> **ENTRIES SUPPLIED**
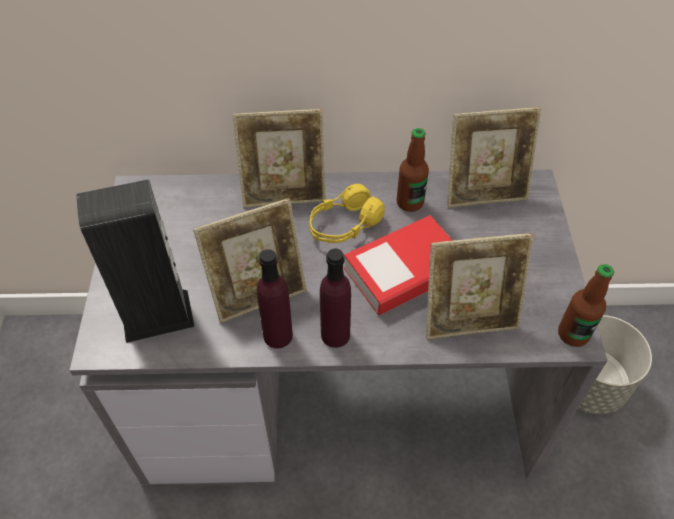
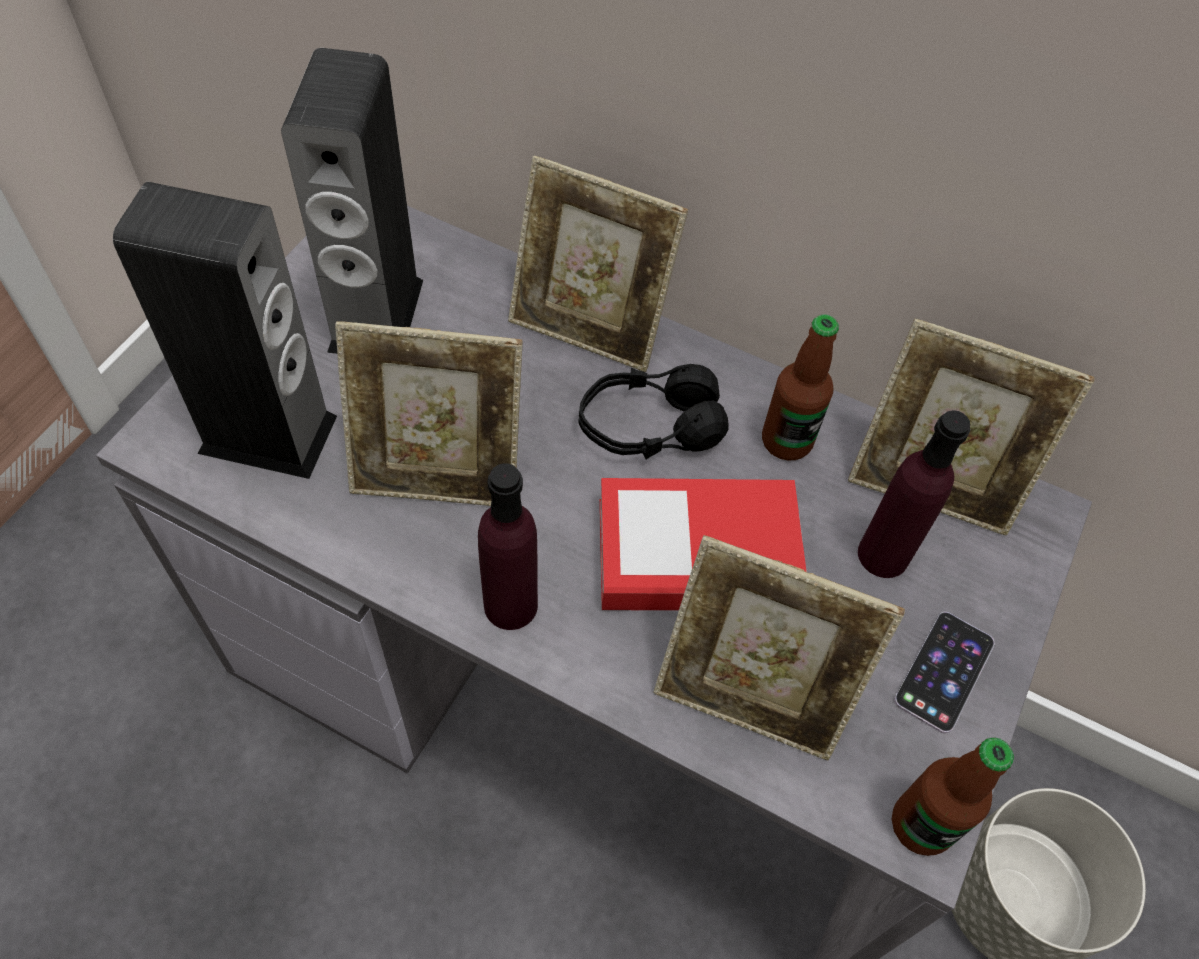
camera: 25 degrees right, 5 degrees up
purple bottle [257,249,293,348] -> purple bottle moved to [858,410,970,578]
yellow headphones [310,184,385,243] -> black headphones [578,364,729,460]
none -> speaker [281,48,423,354]
none -> phone [894,612,995,733]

> **PROBLEM DETAILS**
Your reply should be nothing but the lines from the one containing "none -> speaker [281,48,423,354]" through the last line above, copied exactly; please include both ends.

> **EXPECTED ANSWER**
none -> speaker [281,48,423,354]
none -> phone [894,612,995,733]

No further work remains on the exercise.